Task goal> Retype the following records exactly and exclude the pictures.

The records>
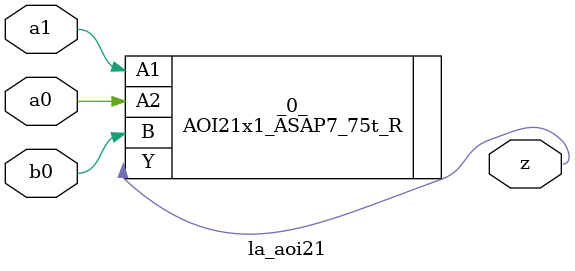
<source format=v>

/* Generated by Yosys 0.44 (git sha1 80ba43d26, g++ 11.4.0-1ubuntu1~22.04 -fPIC -O3) */

(* top =  1  *)
(* src = "generated" *)
module la_aoi21 (
    a0,
    a1,
    b0,
    z
);
  (* src = "generated" *)
  input a0;
  wire a0;
  (* src = "generated" *)
  input a1;
  wire a1;
  (* src = "generated" *)
  input b0;
  wire b0;
  (* src = "generated" *)
  output z;
  wire z;
  AOI21x1_ASAP7_75t_R _0_ (
      .A1(a1),
      .A2(a0),
      .B (b0),
      .Y (z)
  );
endmodule

</source>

Output of the task>
<source format=v>

/* Generated by Yosys 0.44 (git sha1 80ba43d26, g++ 11.4.0-1ubuntu1~22.04 -fPIC -O3) */

(* top =  1  *)
(* src = "generated" *)
module la_aoi21 (
    a0,
    a1,
    b0,
    z
);
  (* src = "generated" *)
  input a0;
  wire a0;
  (* src = "generated" *)
  input a1;
  wire a1;
  (* src = "generated" *)
  input b0;
  wire b0;
  (* src = "generated" *)
  output z;
  wire z;
  AOI21x1_ASAP7_75t_R _0_ (
      .A1(a1),
      .A2(a0),
      .B (b0),
      .Y (z)
  );
endmodule

</source>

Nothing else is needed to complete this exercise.